Alternatively, a company may organize by function and have a vice president of marketing, vice president of operations, vice president of finance and accounting, and so on. The next level down might include titles such as director of marketing or western regional director. With the formation of Alphabet, a holding company, Google moved from a functional structure to one that created separate business units that were focused on particular technologies or product markets. The restructuring offered better transparency about operating performance, but it also increased focus on the demands of each market.
Companies may also want to structure using one of two Ms: a matrix structure or an M-form corporation. In a matrix structure, firms give significant decision-making authority, and the responsibility for profits and losses, to two managers. The most common matrix structure shares responsibility between a functional manager (e.g., marketing or sales) and product managers (e.g., laptop computers). The matrix builds on the assumption that both strong functional expertise and nuanced product knowledge play vital roles in creating competitive advantage. The matrix makes life more complicated for managers and employees, but the structure hopes to create more value by combining expertise in decision making.
The M-form is a corporate-level structure, and it builds on the idea of a corporate par- ent and business unit children. M-form stands for multidivisional form. In this structure, each division is a separate business, and includes all the functions needed to run that business. Managers of M-form organizations can structure their business units in different ways; some may be functional, others product, and still others a matrix. The M-form creates substantial
redundancy across the corporation (think of 20 separate accounting groups). The advantage of the M-form lies in accountability. Because managers of an M-form run their own business, their successes and their failures can be traced back to their decisions. No one can claim that “corporate made me do it,” or use other excuses.

DATASET RECORDS:
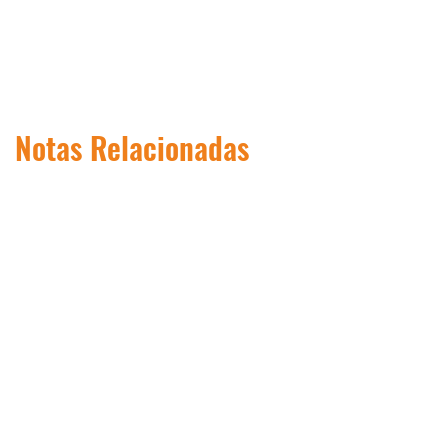
Notas Relacionadas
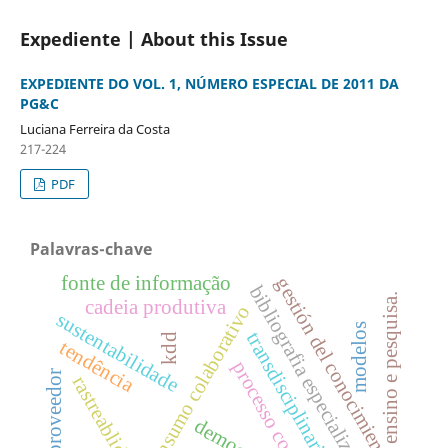
Expediente | About this Issue
EXPEDIENTE DO VOL. 1, NÚMERO ESPECIAL DE 2011 DA
PG&C
Luciana Ferreira da Costa
217-224
PDF
Palavras-chave
fonte de informação
gestión del conocimiento
bibliografia especializada
ensino e pesquisa.
cadeia produtiva
consumo colaborativo
sustentabilidade
modelos
transdisciplinariedad
kdd
tendência
processo cognitivo
proveedor
rastreablidade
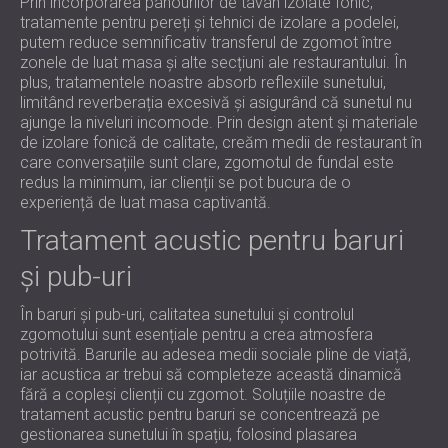
Prin încorporarea panourilor de tavan izolate fonic,
tratamente pentru pereți și tehnici de izolare a podelei,
putem reduce semnificativ transferul de zgomot între
zonele de luat masa și alte secțiuni ale restaurantului. În
plus, tratamentele noastre absorb reflexiile sunetului,
limitând reverberația excesivă și asigurând că sunetul nu
ajunge la niveluri incomode. Prin design atent și materiale
de izolare fonică de calitate, creăm medii de restaurant în
care conversațiile sunt clare, zgomotul de fundal este
redus la minimum, iar clienții se pot bucura de o
experiență de luat masa captivantă.
Tratament acustic pentru baruri
și pub-uri
În baruri și pub-uri, calitatea sunetului și controlul
zgomotului sunt esențiale pentru a crea atmosfera
potrivită. Barurile au adesea medii sociale pline de viață,
iar acustica ar trebui să completeze această dinamică
fără a copleși clienții cu zgomot. Soluțiile noastre de
tratament acustic pentru baruri se concentrează pe
gestionarea sunetului în spațiu, folosind plasarea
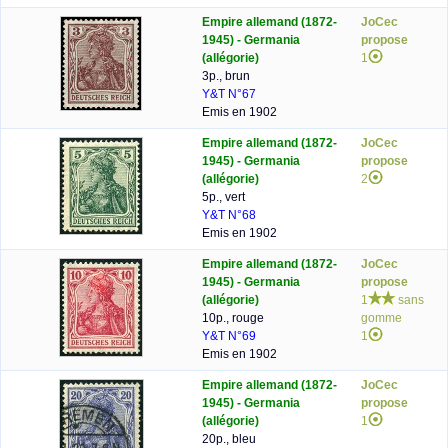
Empire allemand (1872-
JoCec
1945) - Germania
propose
(allégorie)
1
3p., brun
Y&T N°67
Emis en 1902
Empire allemand (1872-
JoCec
1945) - Germania
propose
(allégorie)
2
5p., vert
Y&T N°68
Emis en 1902
Empire allemand (1872-
JoCec
1945) - Germania
propose
(allégorie)
1
sans
10p., rouge
gomme
Y&T N°69
1
Emis en 1902
Empire allemand (1872-
JoCec
1945) - Germania
propose
(allégorie)
1
20p., bleu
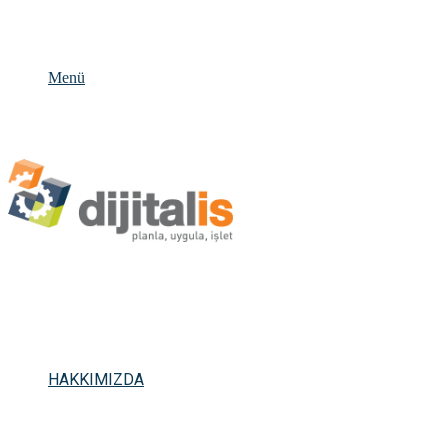
Menü
HAKKIMIZDA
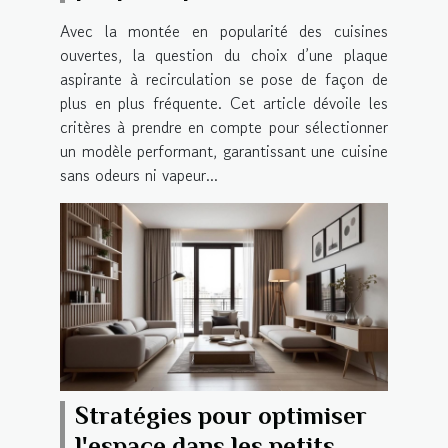
recirculation efficace ?
Avec la montée en popularité des cuisines
ouvertes, la question du choix d’une plaque
aspirante à recirculation se pose de façon de
plus en plus fréquente. Cet article dévoile les
critères à prendre en compte pour sélectionner
un modèle performant, garantissant une cuisine
sans odeurs ni vapeur...
Stratégies pour optimiser
l'espace dans les petits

QUESTIONS:
1. What does the name M-form stand for, according to the text on organizational structure?
2. In the rows, replace "PDF" with "HTML" in the lines that begin at the one containing "Expediente | About this Issue" and end with the one containing "gestionarea sunetului în", and give back only those lines with everything else unchanged. Leave the pictures out.

RESULTS IN ORDER:
1. Multidivisional form.

2.
Expediente | About this Issue
EXPEDIENTE DO VOL. 1, NÚMERO ESPECIAL DE 2011 DA
PG&C
Luciana Ferreira da Costa
217-224
HTML
Palavras-chave
fonte de informação
gestión del conocimiento
bibliografia especializada
ensino e pesquisa.
cadeia produtiva
consumo colaborativo
sustentabilidade
modelos
transdisciplinariedad
kdd
tendência
processo cognitivo
proveedor
rastreablidade
Prin încorporarea panourilor de tavan izolate fonic,
tratamente pentru pereți și tehnici de izolare a podelei,
putem reduce semnificativ transferul de zgomot între
zonele de luat masa și alte secțiuni ale restaurantului. În
plus, tratamentele noastre absorb reflexiile sunetului,
limitând reverberația excesivă și asigurând că sunetul nu
ajunge la niveluri incomode. Prin design atent și materiale
de izolare fonică de calitate, creăm medii de restaurant în
care conversațiile sunt clare, zgomotul de fundal este
redus la minimum, iar clienții se pot bucura de o
experiență de luat masa captivantă.
Tratament acustic pentru baruri
și pub-uri
În baruri și pub-uri, calitatea sunetului și controlul
zgomotului sunt esențiale pentru a crea atmosfera
potrivită. Barurile au adesea medii sociale pline de viață,
iar acustica ar trebui să completeze această dinamică
fără a copleși clienții cu zgomot. Soluțiile noastre de
tratament acustic pentru baruri se concentrează pe
gestionarea sunetului în spațiu, folosind plasarea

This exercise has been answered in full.